(Element location listings)
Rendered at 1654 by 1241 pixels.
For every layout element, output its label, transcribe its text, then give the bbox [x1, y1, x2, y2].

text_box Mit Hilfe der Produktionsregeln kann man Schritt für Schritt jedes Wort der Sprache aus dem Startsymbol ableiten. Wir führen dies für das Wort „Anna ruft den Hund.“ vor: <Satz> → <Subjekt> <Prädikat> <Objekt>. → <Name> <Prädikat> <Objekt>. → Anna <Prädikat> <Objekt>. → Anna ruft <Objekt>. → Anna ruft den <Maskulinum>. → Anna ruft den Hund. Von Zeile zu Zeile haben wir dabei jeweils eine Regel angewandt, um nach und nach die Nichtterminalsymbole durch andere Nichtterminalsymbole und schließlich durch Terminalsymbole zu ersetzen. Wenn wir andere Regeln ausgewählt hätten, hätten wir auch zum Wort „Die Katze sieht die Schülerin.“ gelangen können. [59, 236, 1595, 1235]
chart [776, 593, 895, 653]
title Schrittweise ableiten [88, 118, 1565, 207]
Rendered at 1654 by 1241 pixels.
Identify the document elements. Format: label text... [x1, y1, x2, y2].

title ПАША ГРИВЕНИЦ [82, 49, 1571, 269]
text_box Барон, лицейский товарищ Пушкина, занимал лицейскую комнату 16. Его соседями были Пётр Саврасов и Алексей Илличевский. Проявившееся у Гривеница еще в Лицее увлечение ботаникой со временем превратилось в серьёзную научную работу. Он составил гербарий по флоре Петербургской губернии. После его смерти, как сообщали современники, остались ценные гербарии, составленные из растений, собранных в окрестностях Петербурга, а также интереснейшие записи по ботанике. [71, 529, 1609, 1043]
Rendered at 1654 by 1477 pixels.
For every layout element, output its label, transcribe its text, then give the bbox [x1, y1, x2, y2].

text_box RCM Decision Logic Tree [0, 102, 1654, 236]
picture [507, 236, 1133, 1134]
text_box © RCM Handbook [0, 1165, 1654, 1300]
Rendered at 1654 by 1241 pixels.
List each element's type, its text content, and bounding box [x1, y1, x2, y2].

# Problem requirements
Substitute "Displayed" for "Rendered" in the lines from the one with "Rendered at 1654 by 1477 pixels." through the end of the listing, and give those lines again with nothing else changed.

# Expected answer
Displayed at 1654 by 1477 pixels.
For every layout element, output its label, transcribe its text, then give the bbox [x1, y1, x2, y2].

text_box RCM Decision Logic Tree [0, 102, 1654, 236]
picture [507, 236, 1133, 1134]
text_box © RCM Handbook [0, 1165, 1654, 1300]
Displayed at 1654 by 1241 pixels.
List each element's type, its text content, and bounding box [x1, y1, x2, y2].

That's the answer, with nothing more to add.